Of course, it is commendable to take care of our bodies.   It only makes sense that we want to be attractive to our spouses.   It only makes sense that we should seek sexual satisfaction in marriage.   But becoming your husband’s unrealistic dream girl does not cure a deeply-rooted fixation on pornography.

As I wrote in Hard Core: Defeating Sexual Temptation with a Superior Satisfaction:

Pornography is a problem, but it is not the problem.   Pornography is a sinful symptom of the problem.   The adulterous affair is certainly a problem, but it is not the problem.   The problem is treasuring other things, other people, and other pleasures more than we treasure God.

If we are going to help men and women of all ages win this battle, we must strike at the root of the problem.   We must unashamedly examine God’s boundaries.   We must call sin, sin.   We must sound the call for righteous warfare.   We must encourage our beloved brothers and sisters in Christ to be “steadfast, immovable, always abounding in the work of the Lord, knowing that in the Lord your labor is not in vain” (1 Corinthians 15:58).   We must dedicate ourselves to hard-core holiness.

2 Comments

  1. How true this is.
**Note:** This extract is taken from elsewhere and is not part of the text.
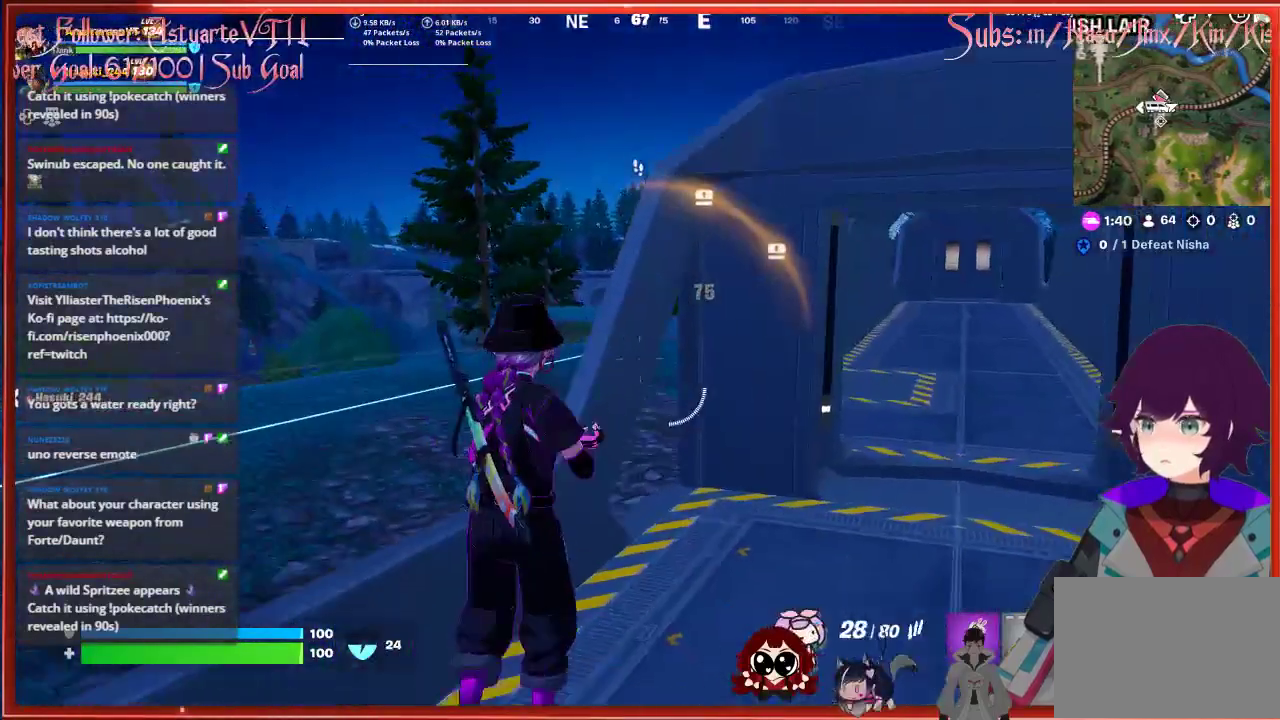
{"buttons": [], "left_stick": "left", "right_stick": "center", "events": [[150, "left_stick", "down-left"], [467, "left_stick", "left"]]}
We all must strive to see inner man spiritual value and not that of the outside world. I have strived to find this most of my life and its been a hard lesson to learn. I feel i have missed opportunities to grow that he has given me. Purity comes from within not without. Only god can show us the way to this. We must love unconditionally and find the inner truths of the spirit of every man. Only then we fore fill what we were put on earth to do.